Quarantine lapse at Ben Gurion Airport sends 100s into Israel without supervision

Netanyahu orders tighter oversight as hundreds of landing passengers leave after mere promise that they will self-isolate at home.

By Batya Jerenberg, World Israel News

Prime Minister Benjamin Netanyahu instructed Health Ministry Director-General Moshe Bar Siman Tov on Tuesday to tighten oversight at Ben-Gurion International Airport after an expose by Israel’s Channel 12 News revealed that hundreds of passengers were allowed to go home without being screened for the virus.

One passenger told the channel that there were health ministry officials standing at passport control, but they just asked people to sign a declaration that they would immediately go into self-isolation. Those who did not sign were not allowed to leave, she said, but nothing else was done.

“When leaving the airport, everyone went wherever they wanted, some caught cheap cabs,” she said. “They asked me where I was going and if I wanted an apartment where I could be in quarantine.”

She was also horrified at the laxity in following health guidelines on board her flight from New York.

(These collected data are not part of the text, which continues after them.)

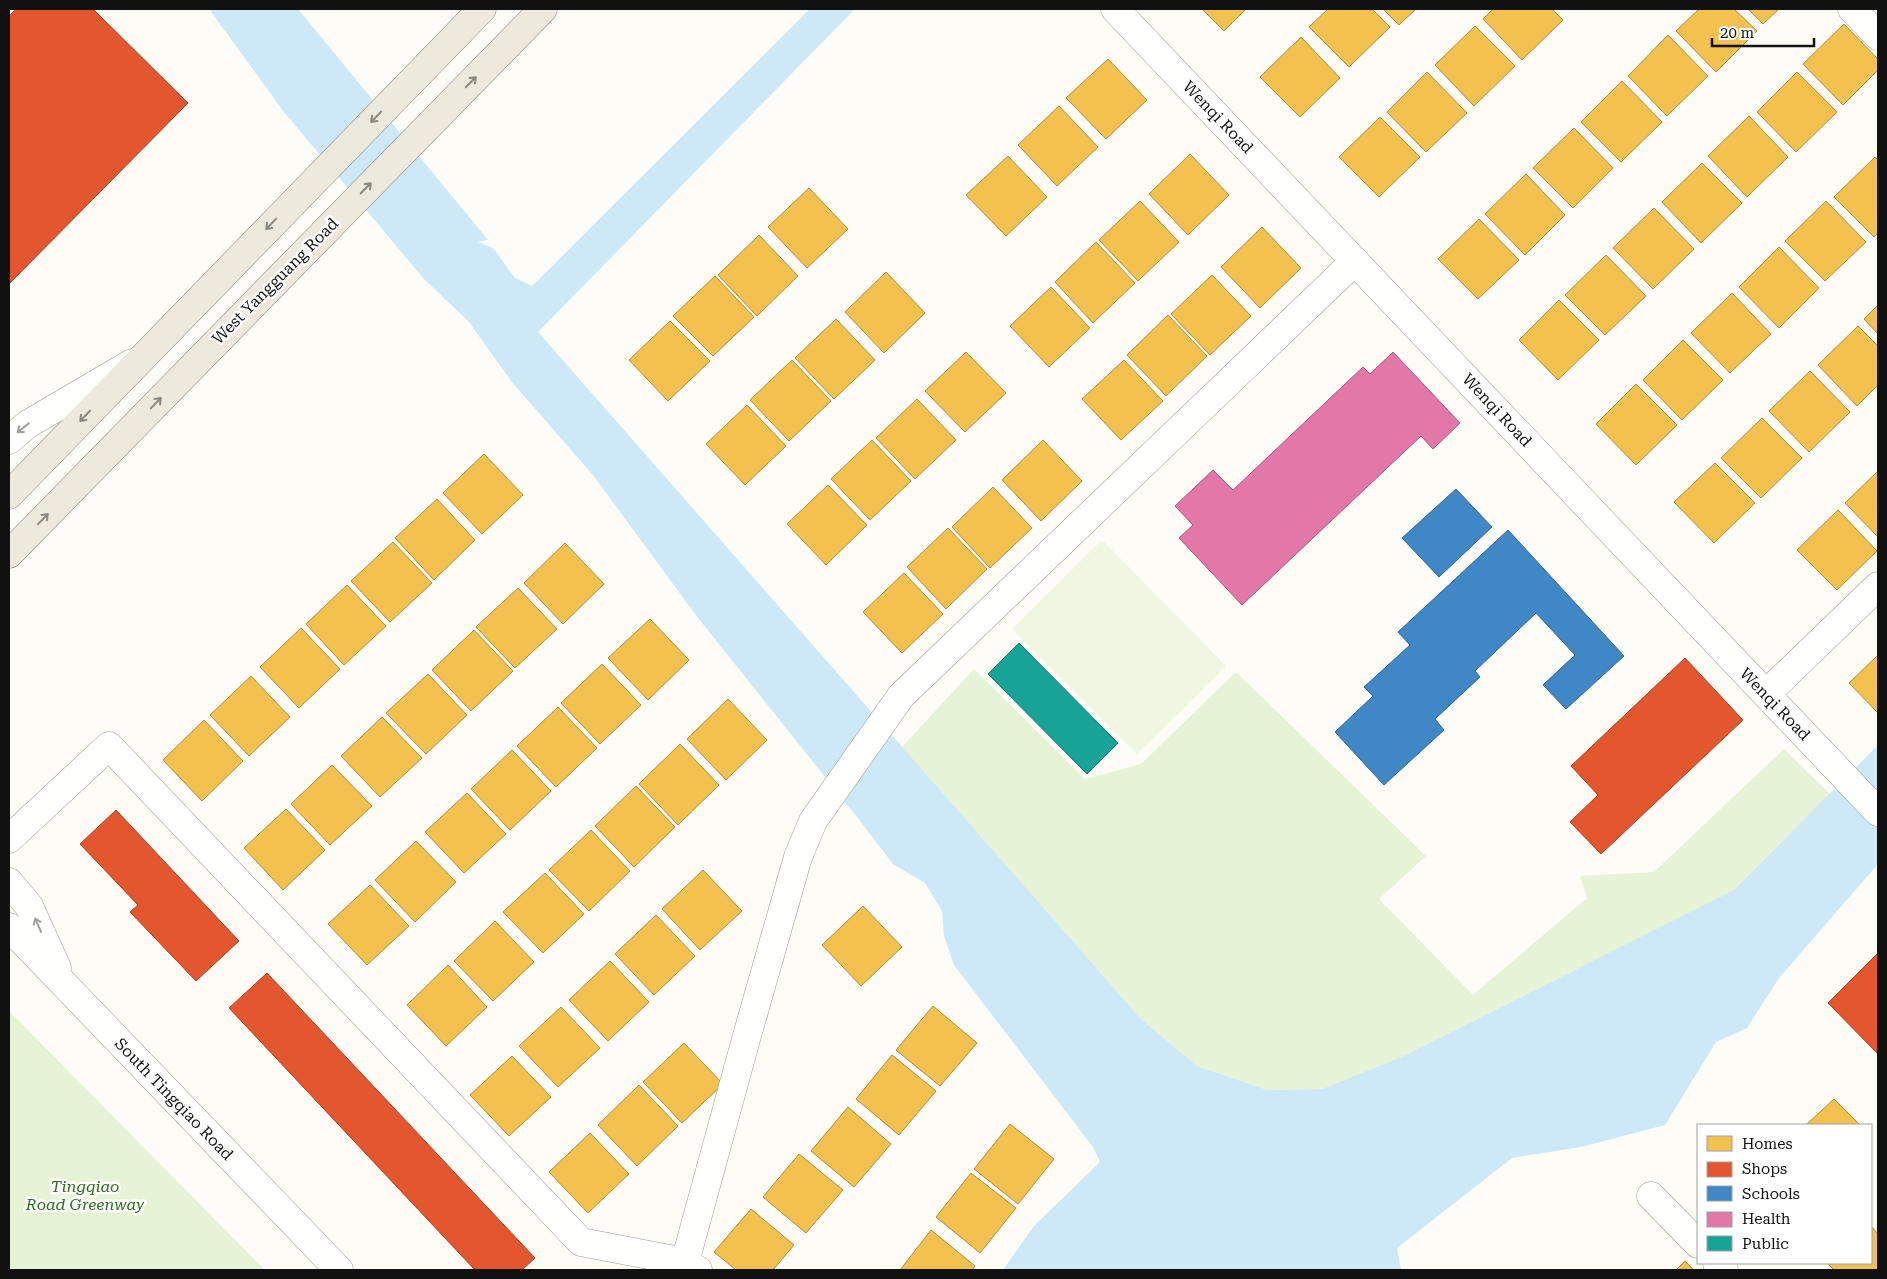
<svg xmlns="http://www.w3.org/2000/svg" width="1887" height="1279" viewBox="0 0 1887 1279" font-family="'Roboto Serif',serif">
	<rect width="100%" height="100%" fill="#fdfcf7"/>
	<g fill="#e7f3d7">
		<path d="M974 669 1085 779 1141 764 1236 672 1426 856 1379 899 1473 995 1587 898 1580 876 1654 872 1784 749 1830 794 1734 890 1402 1058 1322 1089 1267 1090 1197 1066 1141 1019 902 747Z"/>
		<path d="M9 1011 265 1270H9Z"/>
	</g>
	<path fill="#f0f6e1" d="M1102 540 1226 666 1137 754 1012 629Z"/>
	<path fill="#cde8f7" d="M209 9H298L488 240 478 242 493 248 515 278 532 286 810 9H855L538 332 1141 1019 1197 1066 1267 1090 1322 1089 1402 1057 1734 890 1878 745V864L1779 978 1747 1028 1716 1042 1665 1125 1581 1147 1512 1158 1397 1248 1401 1270H1003L1034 1226 1100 1162 1093 1147 954 965 944 936 942 911 925 883 893 864 857 817 695 614 593 475 511 381 469 322 424 279 284 112Z"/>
	<g fill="#f2c14e" stroke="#ae8c3c">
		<path d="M1202 9H1246L1224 31Z"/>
		<path d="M1328 9H1372L1390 27 1349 67 1309 27Z"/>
		<path d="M1383 9H1416L1399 25Z"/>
		<path d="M1493 9H1552L1563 20 1522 60 1483 19Z"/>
		<path d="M1699 9H1734L1757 31 1716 72 1676 31Z"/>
		<path d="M1748 9H1779L1763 24Z"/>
		<path d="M1844 24 1878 59V70L1843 105 1803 64Z"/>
		<path d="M1475 26 1515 66 1474 106 1435 65Z"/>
		<path d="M1668 35 1708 76 1667 116 1628 76Z"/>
		<path d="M1301 37 1340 78 1300 117 1260 77Z"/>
		<path d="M1108 59 1147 100 1106 139 1066 98Z"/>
		<path d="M1427 72 1467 113 1426 152 1387 112Z"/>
		<path d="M1797 72 1837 112 1796 152 1757 112Z"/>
		<path d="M1622 81 1662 122 1621 162 1581 122Z"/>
		<path d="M1059 106 1098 147 1057 186 1018 145Z"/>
		<path d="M1749 116 1788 157 1747 197 1708 156Z"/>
		<path d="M1380 117 1420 157 1379 197 1339 157Z"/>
		<path d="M1574 128 1613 168 1573 208 1533 168Z"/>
		<path d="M1190 154 1229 195 1188 235 1149 194Z"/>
		<path d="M1008 156 1047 197 1006 236 966 195Z"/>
		<path d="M1875 157 1878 160V233L1874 237 1834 197Z"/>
		<path d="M1702 163 1742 203 1701 243 1662 202Z"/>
		<path d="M1526 174 1565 215 1525 255 1485 214Z"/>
		<path d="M809 188 848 229 807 268 768 227Z"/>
		<path d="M1140 201 1179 242 1138 281 1099 240Z"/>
		<path d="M1826 201 1866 242 1825 281 1785 241Z"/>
		<path d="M1654 208 1694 249 1653 289 1613 248Z"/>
		<path d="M1479 219 1519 260 1478 299 1438 259Z"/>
		<path d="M1262 227 1301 268 1260 308 1221 267Z"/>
		<path d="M759 235 798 276 757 316 718 275Z"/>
		<path d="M1096 242 1135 283 1093 323 1055 282Z"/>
		<path d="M1779 247 1819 288 1779 328 1739 287Z"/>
		<path d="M1606 255 1646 296 1605 335 1565 295Z"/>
		<path d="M886 272 925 313 884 353 845 312Z"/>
		<path d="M1212 275 1251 316 1210 355 1171 314Z"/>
		<path d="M715 276 754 317 713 356 673 316Z"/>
		<path d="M1051 287 1090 328 1049 367 1010 326Z"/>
		<path d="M1732 293 1771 334 1730 373 1691 333Z"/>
		<path d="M1559 300 1599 340 1558 380 1519 340Z"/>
		<path d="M1878 305V334L1864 319Z"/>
		<path d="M1168 315 1207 356 1166 396 1127 355Z"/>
		<path d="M836 319 875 360 834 399 795 358Z"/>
		<path d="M670 321 710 361 668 401 629 360Z"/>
		<path d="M1858 326 1878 346V385L1857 406 1818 365Z"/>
		<path d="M1683 340 1723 380 1682 420 1643 380Z"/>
		<path d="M966 352 1006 393 965 432 925 391Z"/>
		<path d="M792 360 831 401 789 441 750 400Z"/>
		<path d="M1124 360 1163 401 1121 440 1082 399Z"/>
		<path d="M1810 371 1850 412 1809 452 1769 411Z"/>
		<path d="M1636 384 1677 425 1636 465 1596 424Z"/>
		<path d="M917 399 956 440 915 479 876 438Z"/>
		<path d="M747 405 786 446 745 485 706 444Z"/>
		<path d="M1762 418 1802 458 1761 498 1721 458Z"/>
		<path d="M872 440 911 481 870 520 831 479Z"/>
		<path d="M1043 440 1082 481 1041 521 1002 480Z"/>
		<path d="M484 454 523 495 482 534 443 493Z"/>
		<path d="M1715 463 1755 503 1714 543 1674 502Z"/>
		<path d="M1878 471V537L1845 503Z"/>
		<path d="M828 485 867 525 826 565 787 524Z"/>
		<path d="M993 487 1032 528 990 568 952 527Z"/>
		<path d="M437 499 475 540 434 580 395 538Z"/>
		<path d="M1838 510 1877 551 1837 590 1797 550Z"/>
		<path d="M948 528 987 569 946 609 907 567Z"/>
		<path d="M393 542 432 583 390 622 351 581Z"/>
		<path d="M565 543 604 584 563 624 524 583Z"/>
		<path d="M904 573 943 614 902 653 863 612Z"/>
		<path d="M347 585 386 626 344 665 306 624Z"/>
		<path d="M518 588 557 629 515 668 476 627Z"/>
		<path d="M650 619 689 660 648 700 608 658Z"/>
		<path d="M301 628 340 669 299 708 260 667Z"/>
		<path d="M474 630 513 671 471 711 432 670Z"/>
		<path d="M1878 655V713L1849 683Z"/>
		<path d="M602 664 641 705 600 744 561 703Z"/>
		<path d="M428 674 467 715 426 754 386 713Z"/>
		<path d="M251 676 290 717 249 756 210 715Z"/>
		<path d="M728 699 767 740 726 780 687 739Z"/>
		<path d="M558 707 597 748 556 787 517 746Z"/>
		<path d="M382 717 422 758 380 797 341 756Z"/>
		<path d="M204 720 243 761 202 801 163 760Z"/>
		<path d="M680 744 719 785 678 825 639 784Z"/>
		<path d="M512 750 551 791 510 830 471 789Z"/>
		<path d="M332 765 372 806 330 845 291 804Z"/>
		<path d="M636 786 675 827 634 867 595 826Z"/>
		<path d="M467 793 506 834 464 873 425 832Z"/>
		<path d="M286 809 325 850 283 890 244 848Z"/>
		<path d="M591 830 630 871 589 911 549 870Z"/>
		<path d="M416 841 456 882 415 922 375 880Z"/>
		<path d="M703 870 742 911 700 950 662 909Z"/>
		<path d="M545 873 584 914 543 953 503 912Z"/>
		<path d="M370 885 409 926 367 965 328 924Z"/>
		<path d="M863 906 902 947 861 986 822 945Z"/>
		<path d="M656 915 695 956 654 995 615 954Z"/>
		<path d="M495 921 534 962 493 1001 454 961Z"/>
		<path d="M610 961 649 1002 608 1041 569 1000Z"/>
		<path d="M448 965 487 1007 446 1046 407 1005Z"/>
		<path d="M933 1006 977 1043 940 1086 896 1050Z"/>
		<path d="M561 1007 600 1048 558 1087 519 1046Z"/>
		<path d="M684 1043 723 1084 682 1123 643 1082Z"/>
		<path d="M892 1055 936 1091 899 1135 856 1099Z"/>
		<path d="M512 1056 551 1097 509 1136 470 1095Z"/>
		<path d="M639 1085 678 1126 637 1166 598 1125Z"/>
		<path d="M1834 1099 1860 1125H1806Z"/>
		<path d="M848 1107 891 1144 854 1187 811 1151Z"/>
		<path d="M1010 1124 1054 1159 1018 1204 974 1169Z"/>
		<path d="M590 1133 629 1174 588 1213 549 1172Z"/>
		<path d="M799 1154 843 1190 806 1233 763 1197Z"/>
		<path d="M971 1173 1016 1208 980 1253 936 1217Z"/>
		<path d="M751 1209 794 1245 773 1270H736L714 1252Z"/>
		<path d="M1871 1226 1878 1234V1270H1834L1827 1263H1871Z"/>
		<path d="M931 1230 975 1266 972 1270H900Z"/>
		<path d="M1685 1261 1694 1270H1676Z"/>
	</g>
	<g fill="#e4572e" stroke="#a54225">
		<path d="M16 9H93L188 103 9 284V16Z"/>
		<path d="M1685 658 1743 720 1601 854 1570 822 1598 795 1571 766Z"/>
		<path d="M116 810 239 941 196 981 130 912 138 905 80 844Z"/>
		<path d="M1878 953V1054L1828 1003Z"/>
		<path d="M267 973 535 1258 522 1270H475L229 1008Z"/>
	</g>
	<g fill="#3f88c5" stroke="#31648f">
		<path d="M1456 489 1492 527 1439 577 1402 538Z"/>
		<path d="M1508 530 1624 656 1566 709 1543 685 1575 655 1536 613 1475 671 1480 677 1435 719 1444 730 1384 785 1335 732 1373 696 1364 687 1410 645 1398 632Z"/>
	</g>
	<path fill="#e377a8" stroke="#a4587b" d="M1393 352 1460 423 1433 449 1421 436 1242 605 1179 538 1193 525 1175 506 1213 470 1233 490 1363 367 1370 374Z"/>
	<path fill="#17a398" stroke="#157770" d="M1019 643 1118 743 1087 774 988 674Z"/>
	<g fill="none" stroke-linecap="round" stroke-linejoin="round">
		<defs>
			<g id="minor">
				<path d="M1115 9 1878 812"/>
				<path d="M1852 9 1878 36"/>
				<path d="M9 440 28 424 132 363"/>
				<path d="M1766 694 1878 586"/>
				<path d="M9 839 109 746 581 1242 685 1262 698 1270"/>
				<path d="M9 882 29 906 57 968"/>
				<path d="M9 927 339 1270"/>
				<path d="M1651 1196 1698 1244"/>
				<path d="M685 1262 748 1032 798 857 813 821 901 696 1355 261"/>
				<path d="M1717 1263 1724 1270"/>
			</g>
			<g id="major">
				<path d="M9 495 482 9"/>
				<path d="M9 554 543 9"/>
			</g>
		</defs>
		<use href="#minor" stroke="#979795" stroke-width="29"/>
		<use href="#major" stroke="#858482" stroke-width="29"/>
		<use href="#minor" stroke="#fffffe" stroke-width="28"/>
		<use href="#major" stroke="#ede9dc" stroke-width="28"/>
	</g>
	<defs><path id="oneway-shaft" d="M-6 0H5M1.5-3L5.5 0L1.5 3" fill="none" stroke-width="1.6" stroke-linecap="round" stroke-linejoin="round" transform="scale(1.25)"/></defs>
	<g stroke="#8a8881">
		<use href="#oneway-shaft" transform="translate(471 82) rotate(-45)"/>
		<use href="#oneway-shaft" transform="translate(376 117) rotate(134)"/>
		<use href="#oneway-shaft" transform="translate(366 188) rotate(-45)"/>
		<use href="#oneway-shaft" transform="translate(271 224) rotate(134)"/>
		<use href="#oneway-shaft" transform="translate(156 403) rotate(-46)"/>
		<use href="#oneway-shaft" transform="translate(85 416) rotate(134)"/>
		<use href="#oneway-shaft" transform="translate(43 519) rotate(-46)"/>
	</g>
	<g stroke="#a0a09f">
		<use href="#oneway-shaft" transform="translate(23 428) rotate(141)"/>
		<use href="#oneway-shaft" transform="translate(38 925) rotate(-114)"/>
	</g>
	<g text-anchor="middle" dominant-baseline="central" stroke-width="5" stroke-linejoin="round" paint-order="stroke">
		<g font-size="16" fill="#111" stroke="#fff">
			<text transform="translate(1218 117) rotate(46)">Wenqi Road</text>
			<text transform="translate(275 281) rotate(-45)">West Yangguang Road</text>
			<text transform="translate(1497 410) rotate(47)">Wenqi Road</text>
			<text transform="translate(1775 704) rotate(46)">Wenqi Road</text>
			<text transform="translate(174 1099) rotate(46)">South Tingqiao Road</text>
		</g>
		<g font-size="16" font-style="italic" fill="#2f6b1f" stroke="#fff">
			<text x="85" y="1186">Tingqiao<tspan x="85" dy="18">Road Greenway</tspan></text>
		</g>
	</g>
	<rect width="1887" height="1279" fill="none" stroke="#111111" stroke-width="20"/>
	<rect x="1697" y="1124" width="175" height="140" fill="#ffffff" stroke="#a0a0a0"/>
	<rect x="1707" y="1136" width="25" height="15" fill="#f2c14e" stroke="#a0a0a0"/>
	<text x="1742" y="1149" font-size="15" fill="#111111">Homes</text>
	<rect x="1707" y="1162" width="25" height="15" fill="#e4572e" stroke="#a0a0a0"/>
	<text x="1742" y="1174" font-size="15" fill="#111111">Shops</text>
	<rect x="1707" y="1186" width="25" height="15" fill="#3f88c5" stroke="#a0a0a0"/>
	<text x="1742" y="1199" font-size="15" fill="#111111">Schools</text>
	<rect x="1707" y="1212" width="25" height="15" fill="#e377a8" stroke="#a0a0a0"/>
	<text x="1742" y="1224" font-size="15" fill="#111111">Health</text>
	<rect x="1707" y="1236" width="25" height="15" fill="#17a398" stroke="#a0a0a0"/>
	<text x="1742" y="1249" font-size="15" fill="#111111">Public</text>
	<path d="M1712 38v8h102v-8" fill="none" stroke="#111111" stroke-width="2.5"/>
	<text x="1720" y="38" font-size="15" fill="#111111" stroke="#ffffff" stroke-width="4" paint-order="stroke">20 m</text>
</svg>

“The staff said that everyone could sit where they wanted in tourist class. There were elderly people who were coughing, not everyone was wearing masks. The staff itself didn’t wear masks, which was strange. They had gloves, but no masks…. I didn’t understand how the staff weren’t afraid for their lives. Not just from the point of view of infecting the passengers – how could they not take care of themselves,” she said.

Testing passengers upon landing is not yet mandatory, even though Defense Minister Naftali Bennett announced last week that every person flying in from high-risk locations such as the United States, Italy, Spain and France, would be screened for the virulent disease at the airport.

He also said that those who tested positive would be directed to stay in hotels that have been set aside as quarantine areas so that they could be monitored closely by medical staff. The rest would go home for a mandatory 14-day self-isolation period.

The plan hadn’t yet been approved, however, as Bennett explained Tuesday on the TV program “Six with Oded Ben Ami.”

“Originally, it was the decision of the National Security Council and the prime minister to test travelers upon landing,” he said. “But for a plethora of reasons, the decision changed to house quarantine. This is not a delusional decision, we’re examining what are our abilities with regard to testing.”

It is not yet clear what the tighter oversight at the airport will mean.